Segment Start: EXERCISE PASSAGE
Typescript first Zod validation

Zod is a TypeScript-first schema declaration and validation library. It allows you to define schemas for your data and validate them against those schemas.

Defining Schemas:

With Zod, you can define schemas for your data structures

import { z } from 'zod'; const userSchema = z.object({ name: z.string(), age: z.number(), email: z.string().email(), });

Validating Data:

Once you have defined your schema, you can use it to validate data objects. If the data object matches the schema, the validation will pass; otherwise, it will throw an error indicating the validation failure.

const userData = { name: 'Milan katira', age: '23', email: 'milankatira26@gmail.com', }; try { userSchema.parse(userData); console.log('Data is valid!'); } catch (error) { console.error('Validation failed:', error.errors); }

Throw an exception

const userData = { name: 'Milan katira', age: '23', email: 'milankatira26@gmail.com', }; try { userSchema.parse(userData); console.log('Data is valid!'); } catch (error) { console.error('Validation failed:', error.errors); }

error = [ { code: 'invalid_type', expected: 'number', received: 'string', path: (1)['age'], message: 'Expected number, received string', }, ];

Practical Use Cases:

Form Validation:

Zod can validate form data in web applications. You can define a schema that describes the expected structure of the form data and then validate user input against that schema.
Segment End: EXERCISE PASSAGE
• _WHAT IS NEEDED_:
Copy out, word for word, the part of the Zod validation text from "Zod can validate" to "against that schema.".
Segment Start: DATA RECORDS
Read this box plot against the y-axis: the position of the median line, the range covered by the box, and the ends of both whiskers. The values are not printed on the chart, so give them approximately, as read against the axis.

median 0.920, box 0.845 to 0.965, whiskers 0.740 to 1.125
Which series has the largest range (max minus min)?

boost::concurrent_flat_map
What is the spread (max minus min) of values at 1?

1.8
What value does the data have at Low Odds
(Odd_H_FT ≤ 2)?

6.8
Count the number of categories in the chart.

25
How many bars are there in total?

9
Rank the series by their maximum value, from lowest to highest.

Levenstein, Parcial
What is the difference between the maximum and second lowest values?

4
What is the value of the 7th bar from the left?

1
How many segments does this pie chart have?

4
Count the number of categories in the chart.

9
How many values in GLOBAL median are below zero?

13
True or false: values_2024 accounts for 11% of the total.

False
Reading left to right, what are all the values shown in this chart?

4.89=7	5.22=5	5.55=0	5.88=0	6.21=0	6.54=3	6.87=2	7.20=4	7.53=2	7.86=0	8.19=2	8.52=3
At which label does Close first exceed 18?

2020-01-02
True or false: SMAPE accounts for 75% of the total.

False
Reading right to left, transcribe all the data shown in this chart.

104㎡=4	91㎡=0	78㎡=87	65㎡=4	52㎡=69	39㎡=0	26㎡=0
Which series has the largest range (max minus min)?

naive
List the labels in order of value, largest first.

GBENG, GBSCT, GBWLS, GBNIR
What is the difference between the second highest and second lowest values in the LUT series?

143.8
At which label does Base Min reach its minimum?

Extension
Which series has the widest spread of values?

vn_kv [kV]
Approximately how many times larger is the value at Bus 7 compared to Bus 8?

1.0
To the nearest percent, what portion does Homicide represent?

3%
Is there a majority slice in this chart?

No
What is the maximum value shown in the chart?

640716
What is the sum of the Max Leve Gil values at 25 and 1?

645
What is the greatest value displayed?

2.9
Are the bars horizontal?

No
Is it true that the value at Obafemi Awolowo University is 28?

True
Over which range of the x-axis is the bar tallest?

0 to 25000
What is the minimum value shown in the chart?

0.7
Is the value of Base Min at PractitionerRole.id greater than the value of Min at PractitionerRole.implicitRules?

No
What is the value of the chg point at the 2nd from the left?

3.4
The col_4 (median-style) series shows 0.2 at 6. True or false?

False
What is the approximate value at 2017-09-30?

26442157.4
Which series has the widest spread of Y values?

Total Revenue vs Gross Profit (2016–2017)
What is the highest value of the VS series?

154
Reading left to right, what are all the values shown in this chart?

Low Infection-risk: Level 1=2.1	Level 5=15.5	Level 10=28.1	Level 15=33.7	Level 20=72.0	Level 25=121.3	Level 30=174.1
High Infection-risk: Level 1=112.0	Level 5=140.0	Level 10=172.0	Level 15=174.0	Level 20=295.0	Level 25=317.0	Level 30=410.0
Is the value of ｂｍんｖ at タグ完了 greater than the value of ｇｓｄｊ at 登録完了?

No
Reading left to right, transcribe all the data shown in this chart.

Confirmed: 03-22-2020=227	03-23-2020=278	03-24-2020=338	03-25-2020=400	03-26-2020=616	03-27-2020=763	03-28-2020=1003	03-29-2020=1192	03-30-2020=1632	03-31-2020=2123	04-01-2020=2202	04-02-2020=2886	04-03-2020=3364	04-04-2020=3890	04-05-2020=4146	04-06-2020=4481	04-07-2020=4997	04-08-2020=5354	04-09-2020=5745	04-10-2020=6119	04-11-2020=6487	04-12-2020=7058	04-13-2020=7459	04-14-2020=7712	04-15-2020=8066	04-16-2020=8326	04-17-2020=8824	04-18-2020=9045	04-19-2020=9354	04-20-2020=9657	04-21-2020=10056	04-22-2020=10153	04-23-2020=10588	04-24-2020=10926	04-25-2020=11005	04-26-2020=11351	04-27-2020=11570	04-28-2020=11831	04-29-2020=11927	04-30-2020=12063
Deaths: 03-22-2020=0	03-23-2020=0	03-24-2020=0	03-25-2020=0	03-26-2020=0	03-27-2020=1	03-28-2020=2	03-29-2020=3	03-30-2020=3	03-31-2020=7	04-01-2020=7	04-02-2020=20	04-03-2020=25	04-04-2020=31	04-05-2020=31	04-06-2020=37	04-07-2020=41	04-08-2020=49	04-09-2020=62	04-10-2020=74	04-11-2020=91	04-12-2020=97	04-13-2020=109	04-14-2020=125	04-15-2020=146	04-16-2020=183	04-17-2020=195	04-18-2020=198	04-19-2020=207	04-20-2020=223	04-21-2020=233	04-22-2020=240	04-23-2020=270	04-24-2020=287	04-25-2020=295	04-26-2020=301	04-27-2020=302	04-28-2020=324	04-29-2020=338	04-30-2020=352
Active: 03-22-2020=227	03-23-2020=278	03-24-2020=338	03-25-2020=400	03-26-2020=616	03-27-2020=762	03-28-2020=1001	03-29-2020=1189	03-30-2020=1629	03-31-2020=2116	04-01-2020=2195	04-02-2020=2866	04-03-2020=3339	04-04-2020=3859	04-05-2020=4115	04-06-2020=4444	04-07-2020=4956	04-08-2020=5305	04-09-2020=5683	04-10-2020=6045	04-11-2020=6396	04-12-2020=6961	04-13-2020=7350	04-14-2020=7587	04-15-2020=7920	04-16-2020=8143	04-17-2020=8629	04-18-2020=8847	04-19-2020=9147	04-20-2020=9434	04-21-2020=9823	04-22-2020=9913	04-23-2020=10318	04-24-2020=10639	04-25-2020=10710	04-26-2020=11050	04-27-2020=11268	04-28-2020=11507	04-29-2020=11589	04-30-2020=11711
Segment End: DATA RECORDS
• _SOLUTION_:
Zod can validate form data in web applications. You can define a schema that describes the expected structure of the form data and then validate user input against that schema.